Within 365 days after the receipt of any Net Proceeds from an Asset Sale, the Company or a Restricted Subsidiary thereof may apply such Net Proceeds at its option:
(1) to repay or otherwise retire debt under the Credit Facilities or any other Indebtedness of the Restricted Subsidiaries of the Company (other than Indebtedness represented solely by a guarantee of a Restricted Subsidiary of the Company); or
(2) to invest in Productive Assets; provided that any such amount of Net Proceeds which the Company or a Restricted Subsidiary thereof has committed to invest in Productive Assets within 365 days of the applicable Asset Sale may be invested in Productive Assets within two years of such Asset Sale.
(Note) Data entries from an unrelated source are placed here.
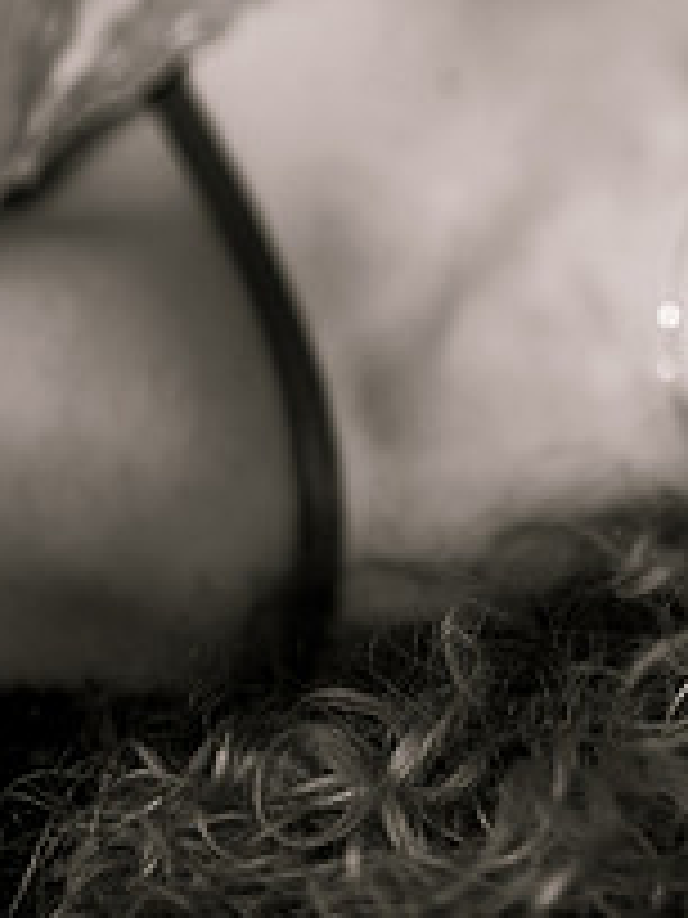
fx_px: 6148
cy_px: 218
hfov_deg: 6.4
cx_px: 881
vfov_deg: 8.5
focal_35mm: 232
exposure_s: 1/200
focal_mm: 85
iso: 500
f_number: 1.8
The amount of any Net Proceeds received from Asset Sales that are not applied or invested as provided in the preceding paragraph shall constitute Excess Proceeds. When the aggregate amount of Excess Proceeds exceeds $250 million, the Company shall make an Asset Sale Offer to all Holders and all holders of other Indebtedness that is of equal priority with the Notes containing provisions requiring offers to purchase or redeem with the proceeds of sales of assets to purchase the maximum principal amount of Notes and such other Indebtedness of equal priority that may be purchased out of the Excess Proceeds, which amount includes the entire amount of the Net Proceeds. The offer price in any Asset Sale Offer shall be payable in cash and equal to 100.0% of the principal amount of the subject Notes plus accrued and unpaid interest and Special Interest, if any, to the date of purchase. If the aggregate principal amount of Notes and such other Indebtedness of equal priority tendered into such Asset Sale Offer exceeds the amount of Excess Proceeds, the Trustee shall select the Notes (on as nearly a pro rata basis as possible among the Notes subject to DTC procedures) and such other Indebtedness of equal priority to be purchased on a pro rata basis.
If any Excess Proceeds remain after consummation of an Asset Sale Offer, then the Company or any Restricted Subsidiary thereof may use such remaining Excess Proceeds for any purpose not otherwise prohibited by this Supplemental Indenture. Upon completion of any Asset Sale Offer, the amount of Excess Proceeds shall be reset at zero.